The AMDV is known as a parvovirus with a high degree of variability that can infect a wide range of the Mustelidae family e.g. European mink, ferrets, Eurasian otters, stone martens, polecats and pine martens. Moreover, the occurrence of AMDV infection was reported in other small carnivores e.g. striped skunks, foxes, common genets and raccoons28,130. Accordingly, both host factors and viral strains can affect the pathogenesis of AMDV in the infected animals. Obviously, the results of this study could be extended for further research in the other susceptible species. It is suggested to take advantage of transcriptome analysis in the other related species to investigate the candidate genes revealed in the current study.

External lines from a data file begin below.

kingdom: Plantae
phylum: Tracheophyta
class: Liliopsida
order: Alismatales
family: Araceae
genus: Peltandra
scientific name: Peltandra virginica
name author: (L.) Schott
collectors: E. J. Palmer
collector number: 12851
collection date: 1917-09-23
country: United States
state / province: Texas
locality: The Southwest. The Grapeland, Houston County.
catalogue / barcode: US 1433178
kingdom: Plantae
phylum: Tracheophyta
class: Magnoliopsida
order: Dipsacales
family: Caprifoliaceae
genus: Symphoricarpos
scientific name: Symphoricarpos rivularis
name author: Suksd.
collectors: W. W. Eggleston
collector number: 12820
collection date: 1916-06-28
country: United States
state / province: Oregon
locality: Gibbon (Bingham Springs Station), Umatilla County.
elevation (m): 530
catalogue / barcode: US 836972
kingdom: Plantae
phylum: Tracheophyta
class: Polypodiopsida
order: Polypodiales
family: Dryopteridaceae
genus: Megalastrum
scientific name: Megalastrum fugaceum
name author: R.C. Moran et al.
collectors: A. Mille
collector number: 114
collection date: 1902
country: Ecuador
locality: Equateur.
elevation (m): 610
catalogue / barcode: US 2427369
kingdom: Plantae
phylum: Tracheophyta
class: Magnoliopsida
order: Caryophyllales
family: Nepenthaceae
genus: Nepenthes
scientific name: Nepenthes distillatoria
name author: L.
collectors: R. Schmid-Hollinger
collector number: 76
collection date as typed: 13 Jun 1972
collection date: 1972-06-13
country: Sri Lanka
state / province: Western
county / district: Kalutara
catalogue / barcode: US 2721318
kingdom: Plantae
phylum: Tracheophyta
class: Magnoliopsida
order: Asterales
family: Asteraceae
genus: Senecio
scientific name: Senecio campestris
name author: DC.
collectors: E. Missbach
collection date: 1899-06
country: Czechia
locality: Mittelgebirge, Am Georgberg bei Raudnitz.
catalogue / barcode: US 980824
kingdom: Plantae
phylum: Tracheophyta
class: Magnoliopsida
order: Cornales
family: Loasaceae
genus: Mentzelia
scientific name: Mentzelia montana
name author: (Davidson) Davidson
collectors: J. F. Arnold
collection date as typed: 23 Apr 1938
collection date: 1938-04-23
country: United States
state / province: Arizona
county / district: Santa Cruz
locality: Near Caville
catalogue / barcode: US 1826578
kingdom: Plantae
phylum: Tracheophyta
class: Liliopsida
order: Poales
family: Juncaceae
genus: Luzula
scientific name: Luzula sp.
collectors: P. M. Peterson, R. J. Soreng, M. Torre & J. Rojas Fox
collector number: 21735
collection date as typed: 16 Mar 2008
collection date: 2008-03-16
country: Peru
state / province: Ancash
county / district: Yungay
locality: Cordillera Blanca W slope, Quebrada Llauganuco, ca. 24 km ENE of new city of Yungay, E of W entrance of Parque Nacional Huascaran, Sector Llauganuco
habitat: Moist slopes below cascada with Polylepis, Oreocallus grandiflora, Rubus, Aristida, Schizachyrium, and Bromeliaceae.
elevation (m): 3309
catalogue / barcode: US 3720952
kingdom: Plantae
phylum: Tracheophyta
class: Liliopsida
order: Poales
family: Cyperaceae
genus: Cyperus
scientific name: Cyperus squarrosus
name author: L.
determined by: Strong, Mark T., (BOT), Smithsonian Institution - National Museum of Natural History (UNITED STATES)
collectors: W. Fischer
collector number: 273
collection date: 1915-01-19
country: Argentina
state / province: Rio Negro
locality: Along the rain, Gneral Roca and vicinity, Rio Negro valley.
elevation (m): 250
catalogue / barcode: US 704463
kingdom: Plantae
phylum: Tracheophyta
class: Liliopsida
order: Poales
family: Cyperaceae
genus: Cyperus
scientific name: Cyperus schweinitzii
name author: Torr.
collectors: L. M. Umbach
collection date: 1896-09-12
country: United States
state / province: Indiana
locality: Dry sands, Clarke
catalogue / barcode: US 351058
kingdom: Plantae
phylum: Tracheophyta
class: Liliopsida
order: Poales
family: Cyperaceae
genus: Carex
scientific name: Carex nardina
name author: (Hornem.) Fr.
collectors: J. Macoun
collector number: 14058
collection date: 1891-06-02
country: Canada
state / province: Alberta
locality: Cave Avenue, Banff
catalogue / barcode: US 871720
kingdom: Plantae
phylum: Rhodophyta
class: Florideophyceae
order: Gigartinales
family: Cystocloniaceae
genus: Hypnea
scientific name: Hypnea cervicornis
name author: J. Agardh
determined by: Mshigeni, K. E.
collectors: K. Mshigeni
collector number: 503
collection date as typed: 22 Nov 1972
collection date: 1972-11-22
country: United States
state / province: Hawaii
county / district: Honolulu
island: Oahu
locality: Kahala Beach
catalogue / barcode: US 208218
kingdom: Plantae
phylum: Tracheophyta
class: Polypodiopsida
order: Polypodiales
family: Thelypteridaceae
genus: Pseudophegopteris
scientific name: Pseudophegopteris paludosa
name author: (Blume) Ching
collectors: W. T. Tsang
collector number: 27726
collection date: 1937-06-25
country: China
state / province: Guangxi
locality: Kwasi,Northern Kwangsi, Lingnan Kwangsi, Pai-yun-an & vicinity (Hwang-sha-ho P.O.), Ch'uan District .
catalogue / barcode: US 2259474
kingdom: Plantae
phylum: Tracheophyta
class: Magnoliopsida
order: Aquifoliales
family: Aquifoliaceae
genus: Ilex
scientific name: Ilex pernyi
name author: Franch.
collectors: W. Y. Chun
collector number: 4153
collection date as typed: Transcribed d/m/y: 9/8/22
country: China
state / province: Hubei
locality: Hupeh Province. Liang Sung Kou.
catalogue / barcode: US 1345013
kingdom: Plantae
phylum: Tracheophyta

Selection for tolerant mink is certainly a feasible approach to control the AMDV infection on mink farms. Genomic selection can be applied as a useful breeding strategy to improve the economically important traits in the mink industry131. Detection of numerous loci in this study implies that genomic selection would be an effective approach to increase the tolerance against AMDV infection in mink. Although results of the current study confirmed that survival phenotype could provide the most effective measurement to reveal the selected regions of genome for response to AMDV infection, collecting such records on farms cannot be practical owing to high costs and technical issues. The antibody titer test is not only a practical measurement in farms, but also contributed to identify significant candidate regions in the current study, making it a suggestive phenotype to select tolerant animals in farms.

Conclusion

This study provided the first map of underlying selection signals of AD in American mink. The integrated results of genetic differentiation analyses as well as haplotype-based tests revealed numerous well-known genes related to AD phenotypes. Two strongly selected regions were detected on scaffold1: 23.04–23.18 Mb and scaffold2: 23.42–23.96 Mb, which contained the critical genes involving in immune responses, virus–host interactions, reproductive process, liver regeneration and response to stimulus. The functional annotation supported the association of AD phenotypes with genomic regions detected in the current study. However, further investigation will be essential to validate the functions of these putatively selected regions for response to AMDV infection. Detection of multiple loci undergoing the selection for AMDV infection indicated that genomic selection can be applied as a feasible approach to control this disease. The survival phenotype was recognized as the best measure to reveal genomic signatures of selection for response to AMDV infection. However, the antibody titer test could be suggested as the applicable measurement to develop genomic selection for increasing AD tolerance in mink farms.